METRO PLUS

Food for your mood

WATCH WHAT YOU EAT Food can have an impact on your mind.

WATCH WHAT YOU EAT Food can have an impact on your mind.  

What you eat may determine how smart or witty you are

"They say fish are good for the brain. Have a go at the sardines and come back and report."

P.G. Wodehouse,

Weekend Wodehouse

If you've ever reached for chocolate as a cure for the blues or a tired brain, you probably know that food affects mood and intellect.

But most foods comprise more than one nutrient, and we know very little about how specific nutrients affect the brain. However, a few hard facts stand out amidst the bewildering array of myths and old maid's tales.

"It's brain," I said; "Pure brain! What do you do to get like that, Jeeves? I believe you must eat a lot of fish or something. Do you eat a lot of fish, Jeeves?"

Fish may not be `brain food', but a protein rich diet, especially at breakfast, maintains alertness throughout the day. Tyrosine, an amino acid in protein, helps form dopamine, adrenaline and noradrenalin-neurotransmitters that raise energy levels and sharpen wits.

Ever wondered why missing out on rice adds a blue shade to your mood?

Carbohydrates such as rice, pasta and potatoes are comfort foods because they result in higher tryptophan levels in the blood. Tryptophan is the precursor of serotonin, a neurotransmitter that reduces pain, decreases appetite, and calms the mind. In large amounts, serotonin induces sleep.
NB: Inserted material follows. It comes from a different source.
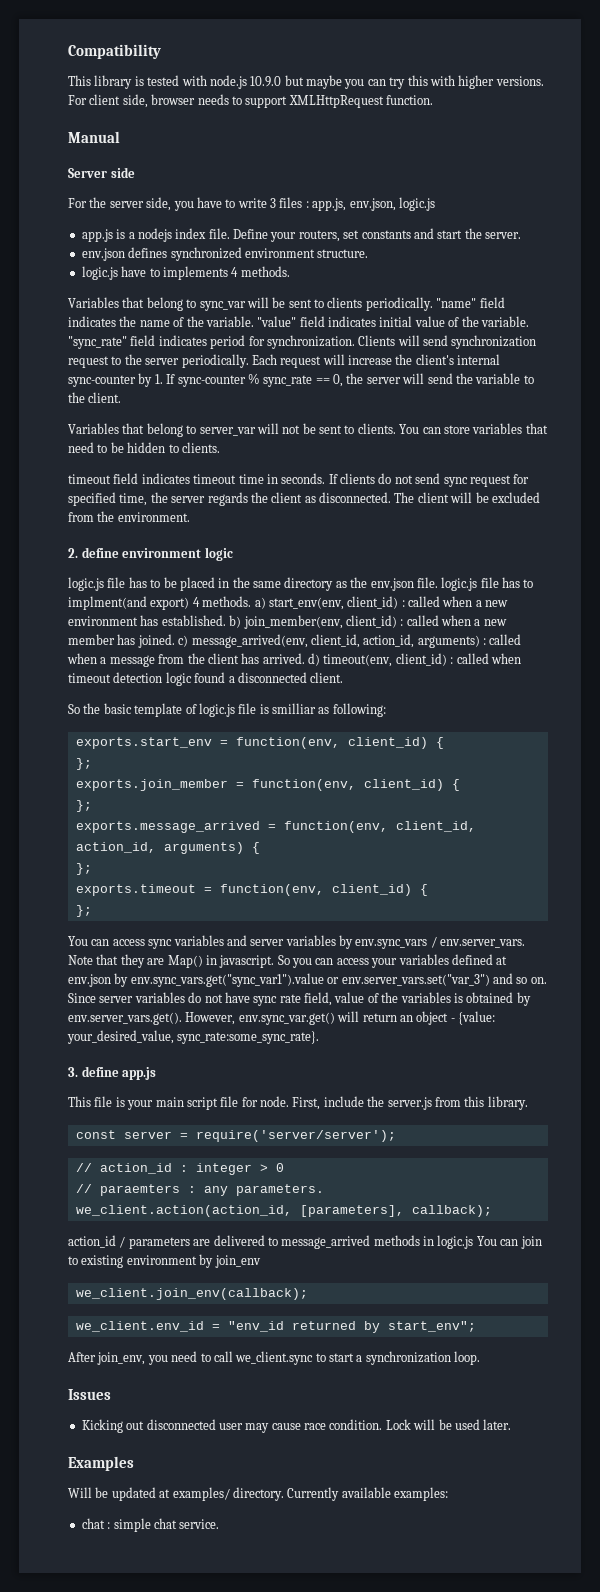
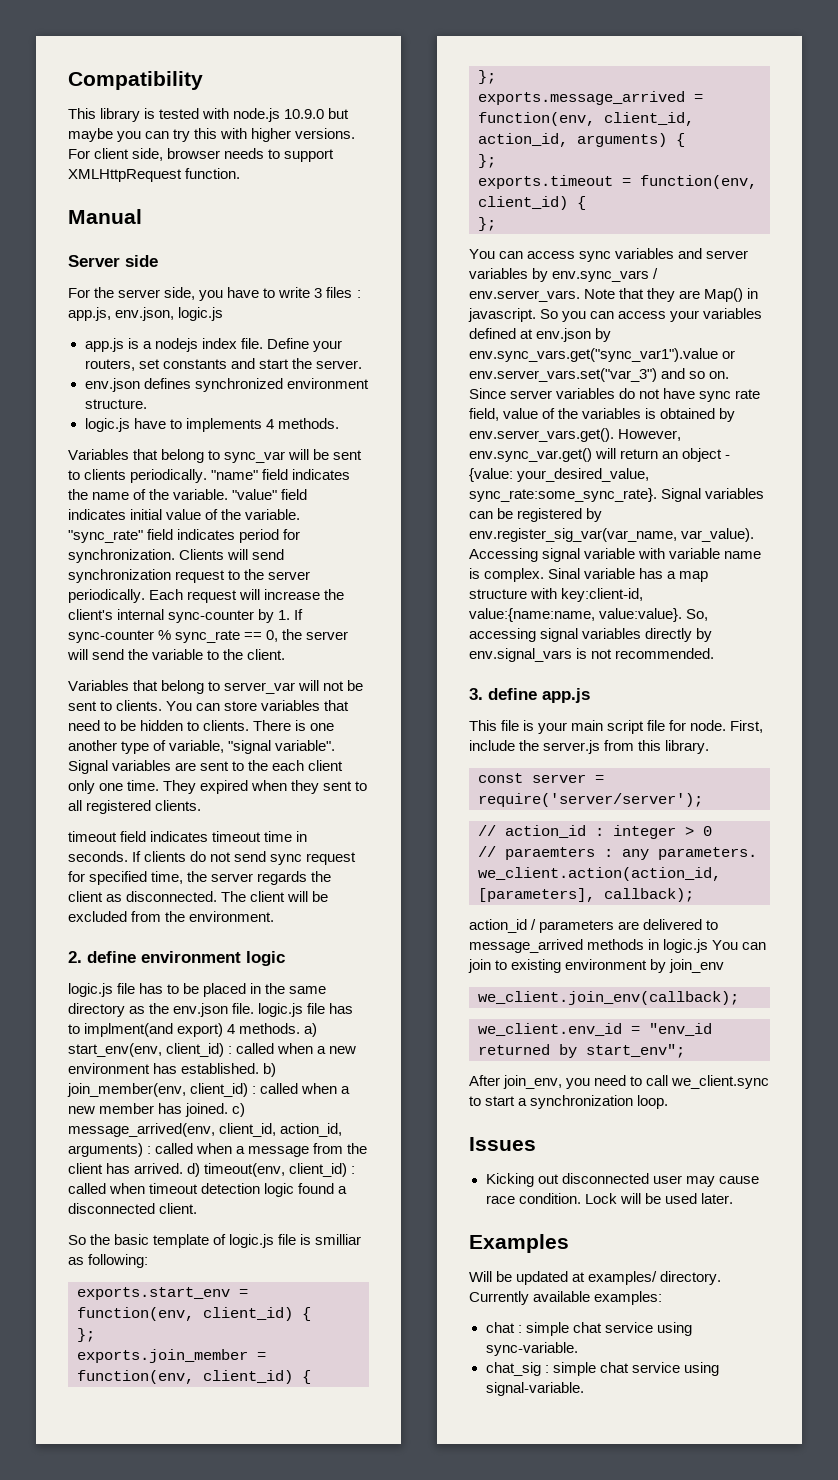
(220, 447) none -> [253,720,335,731] [68,740,336,754] [68,760,344,774] [68,780,368,794] [68,800,202,814] There is one another type of variable, "signal variable". Signal variables are sent to the each client only one time. They expired when they sent to all registered clients.
(320, 1037) none -> [661,488,765,502] [469,508,603,522] [469,528,755,542] [469,548,762,562] [469,568,709,582] [469,588,644,602] [469,608,709,622] [469,628,713,642] [469,648,715,662] Signal variables can be registered by env.register_sig_var(var_name, var_value). Accessing signal variable with variable name is complex. Sinal variable has a map structure with key:client-id, value:{name:name, value:value}. So, accessing signal variables directly by env.signal_vars is not recommended.
[179,1519,220,1529] service. -> [604,1322,692,1336] [485,1342,578,1356] [485,1362,719,1376] [485,1382,584,1396] service using sync-variable. // chat_sig : simple chat service using signal-variable.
Folic acid deficiency decreases brain serotonin levels and can cause depression. Green leafy vegetables, dried beans and peas, and many other types of vegetables and fruits are rich in folate.

Next to water, tea is the most popular drink in the world. In moderate amounts 2 or 3 cups a day, tea, coffee and cocoa are harmless larder anti-depressants that act by slowing the breakdown of neurotransmitters.

Choline is a little-known vitamin found in eggs and liver. It is a precursor of acetylcholine, a vital neurotransmitter.

Low brain levels of acetylcholine are associated with Alzheimer's disease and poor memory.

A diet rich in fresh fruit and vegetables and essential fatty acid-rich foods like fish and nuts is best for positive mental health.

Too much sugar, chocolate, caffeine and alcohol can depress the mind after an initial burst of euphoria and mental energy.

Emotional factors affect our response to foods as much as foods affect our emotional responses.

Chocolate, candy and alcohol may be pleasurable, but guilt, brought on by childhood and social conditioning, can determine our mood after consuming these `foods'.